» Data to process:
# # # #

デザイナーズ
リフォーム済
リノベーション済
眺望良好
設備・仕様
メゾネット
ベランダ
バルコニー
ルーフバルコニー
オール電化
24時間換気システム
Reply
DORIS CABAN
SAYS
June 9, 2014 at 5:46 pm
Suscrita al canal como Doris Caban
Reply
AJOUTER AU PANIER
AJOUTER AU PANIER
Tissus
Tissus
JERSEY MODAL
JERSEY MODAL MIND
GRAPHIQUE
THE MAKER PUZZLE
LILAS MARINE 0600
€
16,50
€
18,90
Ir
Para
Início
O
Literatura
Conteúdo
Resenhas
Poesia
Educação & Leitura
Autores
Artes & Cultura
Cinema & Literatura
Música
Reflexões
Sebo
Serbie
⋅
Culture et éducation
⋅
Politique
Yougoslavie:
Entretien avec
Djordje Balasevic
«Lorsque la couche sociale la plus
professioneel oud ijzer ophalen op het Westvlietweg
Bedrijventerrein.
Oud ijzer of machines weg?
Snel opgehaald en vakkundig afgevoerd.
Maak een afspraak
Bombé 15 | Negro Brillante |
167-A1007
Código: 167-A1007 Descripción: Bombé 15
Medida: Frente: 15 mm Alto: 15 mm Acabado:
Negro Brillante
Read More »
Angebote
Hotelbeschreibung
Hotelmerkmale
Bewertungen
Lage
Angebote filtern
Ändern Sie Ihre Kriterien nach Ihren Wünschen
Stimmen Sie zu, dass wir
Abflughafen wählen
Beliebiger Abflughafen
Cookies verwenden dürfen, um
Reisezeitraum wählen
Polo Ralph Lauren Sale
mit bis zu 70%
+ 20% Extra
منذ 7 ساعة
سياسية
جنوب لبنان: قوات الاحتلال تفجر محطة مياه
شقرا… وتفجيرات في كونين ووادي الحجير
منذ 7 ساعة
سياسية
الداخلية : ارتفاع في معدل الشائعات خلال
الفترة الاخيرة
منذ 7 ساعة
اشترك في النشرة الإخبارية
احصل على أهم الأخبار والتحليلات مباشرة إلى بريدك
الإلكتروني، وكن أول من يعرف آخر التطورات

# # # #

» What to do: Each record above has to be printed again, word for word.

» Task response:
デザイナーズ
リフォーム済
リノベーション済
眺望良好
設備・仕様
メゾネット
ベランダ
バルコニー
ルーフバルコニー
オール電化
24時間換気システム
Reply
DORIS CABAN
SAYS
June 9, 2014 at 5:46 pm
Suscrita al canal como Doris Caban
Reply
AJOUTER AU PANIER
AJOUTER AU PANIER
Tissus
Tissus
JERSEY MODAL
JERSEY MODAL MIND
GRAPHIQUE
THE MAKER PUZZLE
LILAS MARINE 0600
€
16,50
€
18,90
Ir
Para
Início
O
Literatura
Conteúdo
Resenhas
Poesia
Educação & Leitura
Autores
Artes & Cultura
Cinema & Literatura
Música
Reflexões
Sebo
Serbie
⋅
Culture et éducation
⋅
Politique
Yougoslavie:
Entretien avec
Djordje Balasevic
«Lorsque la couche sociale la plus
professioneel oud ijzer ophalen op het Westvlietweg
Bedrijventerrein.
Oud ijzer of machines weg?
Snel opgehaald en vakkundig afgevoerd.
Maak een afspraak
Bombé 15 | Negro Brillante |
167-A1007
Código: 167-A1007 Descripción: Bombé 15
Medida: Frente: 15 mm Alto: 15 mm Acabado:
Negro Brillante
Read More »
Angebote
Hotelbeschreibung
Hotelmerkmale
Bewertungen
Lage
Angebote filtern
Ändern Sie Ihre Kriterien nach Ihren Wünschen
Stimmen Sie zu, dass wir
Abflughafen wählen
Beliebiger Abflughafen
Cookies verwenden dürfen, um
Reisezeitraum wählen
Polo Ralph Lauren Sale
mit bis zu 70%
+ 20% Extra
منذ 7 ساعة
سياسية
جنوب لبنان: قوات الاحتلال تفجر محطة مياه
شقرا… وتفجيرات في كونين ووادي الحجير
منذ 7 ساعة
سياسية
الداخلية : ارتفاع في معدل الشائعات خلال
الفترة الاخيرة
منذ 7 ساعة
اشترك في النشرة الإخبارية
احصل على أهم الأخبار والتحليلات مباشرة إلى بريدك
الإلكتروني، وكن أول من يعرف آخر التطورات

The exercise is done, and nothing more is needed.